According to Brooks, many robot systems today lack adequate force feedback, fine finger control, and robust tactile sensing, which are essential for general-purpose manipulation. He also highlighted safety concerns when robots continue to scale. Brooks believes that as size increases, so does the size and body of robots, meaning a fall from a larger robot could be far more dangerous than from a smaller one. 

Scaling up in size for robots means its mass grows with the cube of linear scaling, while also structural strength grows with the square, creating safety challenges. Brooks revealed that walking upright is another major hurdle for the existing humanoid robots, pointing out that they use energy-intensive control and are not yet structurally safe to be NEAR humans when in motion.

He argues that to operate in human environments, robots must be certified as SAFE when people stand within mere centimeters, pointing out that the current designs have not achieved that. 

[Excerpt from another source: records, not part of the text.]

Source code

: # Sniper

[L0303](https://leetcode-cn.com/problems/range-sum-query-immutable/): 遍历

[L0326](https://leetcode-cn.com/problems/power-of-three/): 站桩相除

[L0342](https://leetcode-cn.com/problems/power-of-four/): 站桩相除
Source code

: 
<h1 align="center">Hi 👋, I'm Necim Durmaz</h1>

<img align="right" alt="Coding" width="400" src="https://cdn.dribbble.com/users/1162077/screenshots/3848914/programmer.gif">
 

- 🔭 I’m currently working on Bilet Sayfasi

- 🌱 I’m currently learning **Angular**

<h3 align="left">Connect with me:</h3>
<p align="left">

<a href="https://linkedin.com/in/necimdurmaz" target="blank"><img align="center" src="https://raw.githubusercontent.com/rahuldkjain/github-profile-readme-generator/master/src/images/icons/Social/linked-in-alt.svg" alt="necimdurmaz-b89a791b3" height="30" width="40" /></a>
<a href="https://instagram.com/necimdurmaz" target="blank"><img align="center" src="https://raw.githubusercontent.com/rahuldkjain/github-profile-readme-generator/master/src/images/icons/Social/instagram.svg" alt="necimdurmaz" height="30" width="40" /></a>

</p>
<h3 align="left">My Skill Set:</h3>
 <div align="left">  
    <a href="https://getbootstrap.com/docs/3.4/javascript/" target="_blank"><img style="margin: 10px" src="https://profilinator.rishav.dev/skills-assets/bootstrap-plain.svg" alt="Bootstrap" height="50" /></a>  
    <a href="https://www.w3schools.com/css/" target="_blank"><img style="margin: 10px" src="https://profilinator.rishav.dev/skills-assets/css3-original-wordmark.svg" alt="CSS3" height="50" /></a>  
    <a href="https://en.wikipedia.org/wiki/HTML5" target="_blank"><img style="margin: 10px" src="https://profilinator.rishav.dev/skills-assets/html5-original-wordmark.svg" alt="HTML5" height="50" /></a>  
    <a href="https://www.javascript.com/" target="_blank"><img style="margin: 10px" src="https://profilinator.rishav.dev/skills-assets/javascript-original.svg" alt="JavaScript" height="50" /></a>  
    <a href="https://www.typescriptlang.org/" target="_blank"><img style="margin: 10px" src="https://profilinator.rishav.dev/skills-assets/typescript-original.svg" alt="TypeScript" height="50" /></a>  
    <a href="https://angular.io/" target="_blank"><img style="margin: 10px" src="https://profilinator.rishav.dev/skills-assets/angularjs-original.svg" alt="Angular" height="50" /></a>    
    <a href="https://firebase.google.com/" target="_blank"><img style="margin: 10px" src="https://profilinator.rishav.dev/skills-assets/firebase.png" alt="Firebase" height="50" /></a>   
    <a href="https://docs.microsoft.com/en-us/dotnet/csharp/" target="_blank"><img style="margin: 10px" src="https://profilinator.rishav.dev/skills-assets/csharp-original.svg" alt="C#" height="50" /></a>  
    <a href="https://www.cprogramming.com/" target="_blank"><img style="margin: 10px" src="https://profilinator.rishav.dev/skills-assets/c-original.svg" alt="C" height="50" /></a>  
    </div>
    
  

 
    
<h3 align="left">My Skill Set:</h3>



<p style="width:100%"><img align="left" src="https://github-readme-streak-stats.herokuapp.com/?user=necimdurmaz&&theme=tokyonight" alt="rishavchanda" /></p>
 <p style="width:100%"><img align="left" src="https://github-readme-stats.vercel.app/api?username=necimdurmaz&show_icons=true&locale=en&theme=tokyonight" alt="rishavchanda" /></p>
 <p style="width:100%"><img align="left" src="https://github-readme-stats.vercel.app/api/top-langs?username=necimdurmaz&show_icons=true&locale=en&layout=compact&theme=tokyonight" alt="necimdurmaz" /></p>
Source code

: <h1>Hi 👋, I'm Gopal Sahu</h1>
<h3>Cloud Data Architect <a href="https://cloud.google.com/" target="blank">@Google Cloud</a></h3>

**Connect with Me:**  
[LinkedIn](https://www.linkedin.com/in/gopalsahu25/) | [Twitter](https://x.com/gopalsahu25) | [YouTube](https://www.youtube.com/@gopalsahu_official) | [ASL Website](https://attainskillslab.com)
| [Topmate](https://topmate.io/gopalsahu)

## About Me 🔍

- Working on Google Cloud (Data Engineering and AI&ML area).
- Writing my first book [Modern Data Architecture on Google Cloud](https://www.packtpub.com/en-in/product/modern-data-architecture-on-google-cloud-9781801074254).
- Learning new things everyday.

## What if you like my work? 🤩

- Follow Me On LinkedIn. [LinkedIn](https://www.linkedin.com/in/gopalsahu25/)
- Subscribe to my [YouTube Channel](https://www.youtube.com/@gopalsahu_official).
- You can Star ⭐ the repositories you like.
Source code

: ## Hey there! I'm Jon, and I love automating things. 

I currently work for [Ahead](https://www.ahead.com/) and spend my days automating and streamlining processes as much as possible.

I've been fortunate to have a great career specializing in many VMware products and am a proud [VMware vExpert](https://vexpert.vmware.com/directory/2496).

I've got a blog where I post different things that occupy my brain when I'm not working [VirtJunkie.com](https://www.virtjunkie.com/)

Brooks predicts that in the next fifteen years, the most successful robots marketed as humanoid will not look like humans; instead, they will rely on wheels, multiple arms, and specialized sensors rather than walking upright on two legs. He added that the current funding rounds to support humanoid experiments are unlikely to result in the mass production of humanoid machines.

Mass humanoid robot adoption is much further away than expected

Chris Camillo, a renowned investor who turned $20K to $60 million by investing in robotics, has also sounded his warnings, revealing that after spending more than 400 hours researching the space, he remains optimistic about long-term potential.

Still, the challenges ahead are being misinterpreted by many investors. At the Independent Investor summit, Camillo points out that the perception that manufacturing capacity is the key bottleneck for humanoid robots is misguided. 

“Most people I speak to that are deeply engaged with this space, we all agree on one thing: at the point where we actually have a scalable humanoid robotics platform, fully scalable that has met all the KPI thresholds… we will start a 10–15 year supply-demand imbalance, where it doesn’t matter how much you can manufacture,” 

–Chris Camillo, Renowned Robotic Investor

Camilllo explained that the difficulty lies in deployment, not production, and pointed out the integration challenges companies face when adopting generalized robotics. He cited that it’s hard to deploy generalized robots at Walmart, FedEx, or Coca-Cola, and that it will take years of strategic work, integration, preparing a workforce, and digitizing inventory before incorporating humanoid robots into the manufacturing floor or attempting to do anything.

Both Camillio and Brooks point out that much of the investor community currently fails to appreciate how long and complex the process will be. As a result, while humanoid robots may eventually play a role in global industries, the timeline for real-world value may be far longer than they predict.